The bottom line: ignore all the housing myths and social media channels devoted to negative narratives. Instead, stick to the facts and data. The data does not lie.
 
Orange County Housing Market Summary:
  • The active listing inventory in the past couple of weeks increased by 150 homes, up 6%, and now sits at 2,620. In April, 32% fewer homes came on the market compared to the 3-year average before COVID (2017 to 2019), 1,272 less. 604 more sellers came on the market this April compared to April 2023. Last year, there were 2,190 homes on the market, 430 fewer homes, or 16% less. The 3-year average before COVID (2017 to 2019) was 6,370, or 143% extra, more than double.
  • Demand, the number of pending sales over the prior month, decreased by 109 pending sales in the past two weeks, down 6%, and now totals 1,650. Last year, there were 1,665 pending sales, 1% more. The 3-year average before COVID (2017 to 2019) was 2,738, or 66% more.
  • With supply rising and demand falling, the Expected Market Time, the number of days to sell all Orange County listings at the current buying pace, increased from 42 to 48 days in the past couple of weeks. It was 39 days last year, faster than today. The 3-year average before COVID (2017 to 2019) was 70 days, slower than today.
  • In the past two weeks, the Expected Market Time for homes priced below $750,000 increased from 31 to 39 days. This range represents 18% of the active inventory and 22% of demand. 
  • The Expected Market Time for homes priced between $750,000 and $1 million increased from 23 to 36 days. This range represents 15% of the active inventory and 20% of demand.
  • The Expected Market Time for homes priced between $1 million and $1.25 million decreased from 28 to 27 days. This range represents 8% of the active inventory and 14% of demand.

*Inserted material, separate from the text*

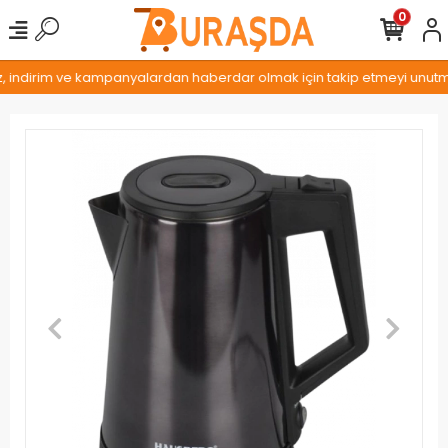
0
z, indirim ve kampanyalardan haberdar olmak için takip etmeyi unutmay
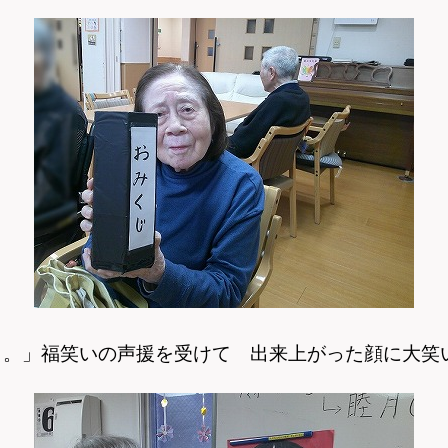
よ。」
福笑いの声援を受けて 出来上がった顔に大笑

  • The Expected Market Time for homes priced between $1.25 million and $1.5 million increased from 28 to 38 days. This range represents 10% of the active inventory and 13% of demand.
  • The Expected Market Time for homes priced between $1.5 million and $2 million decreased from 46 to 37 days. This range represents 12% of the active inventory and 15% of demand.

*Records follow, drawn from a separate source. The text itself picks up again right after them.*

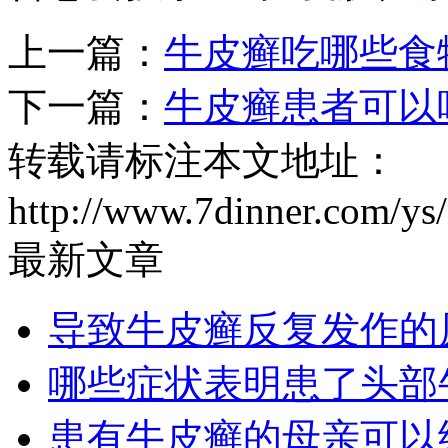
上一篇：
牛皮癣吃哪些食
下一篇：
牛皮癣患者可以
转载请标注本文地址：
http://www.7dinner.com/ys
最新文章
导致牛皮癣反复发作的
哪些症状表明患了头部
患有牛皮癣的母亲可以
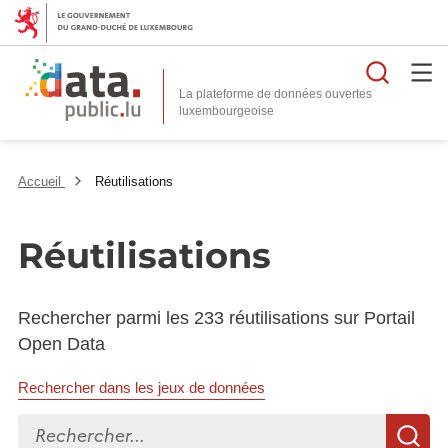
Reche
La plateforme de données ouvertes
Accueil
Réutilisations
Réutilisations
Rechercher parmi les 233 réutilisations sur Portail
Open Data
Rechercher dans les jeux de données
Rechercher...
R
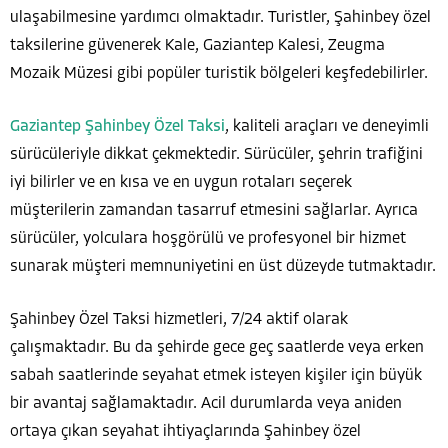
ulaşabilmesine yardımcı olmaktadır. Turistler, Şahinbey özel
taksilerine güvenerek Kale, Gaziantep Kalesi, Zeugma
Mozaik Müzesi gibi popüler turistik bölgeleri keşfedebilirler.
Gaziantep Şahinbey Özel Taksi
, kaliteli araçları ve deneyimli
sürücüleriyle dikkat çekmektedir. Sürücüler, şehrin trafiğini
iyi bilirler ve en kısa ve en uygun rotaları seçerek
müşterilerin zamandan tasarruf etmesini sağlarlar. Ayrıca
sürücüler, yolculara hoşgörülü ve profesyonel bir hizmet
sunarak müşteri memnuniyetini en üst düzeyde tutmaktadır.
Şahinbey Özel Taksi hizmetleri, 7/24 aktif olarak
çalışmaktadır. Bu da şehirde gece geç saatlerde veya erken
sabah saatlerinde seyahat etmek isteyen kişiler için büyük
bir avantaj sağlamaktadır. Acil durumlarda veya aniden
ortaya çıkan seyahat ihtiyaçlarında Şahinbey özel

  • In the past two weeks, the expected market time for homes priced between $2 million and $4 million increased from 66 to 76 days. For homes priced between $4 million and $6 million, the Expected Market Time decreased from 167 to 154 days. For homes priced above $6 million, the Expected Market Time decreased from 413 to 384 days. 
  • The luxury end, all homes above $2 million, account for 37% of the inventory and 16% of demand.
  • Distressed homes, both short sales and foreclosures combined, comprised only 0.2% of all listings and 0.2% of demand. Only five foreclosures and one short sale are available today in Orange County, with six total distressed homes on the active market, up one from two weeks ago. Last year, 14 distressed homes were on the market, similar to today.
  • There were 1,968 closed residential resales in April, up 16% compared to April 2023’s 1,696, and up 10% from March 2024. The sales-to-list price ratio was 100.4% for Orange County. Foreclosures accounted for 0.05% of all closed sales, and short sales accounted for 0.15%. That means that 99.8% of all sales were good ol’ fashioned sellers with equity.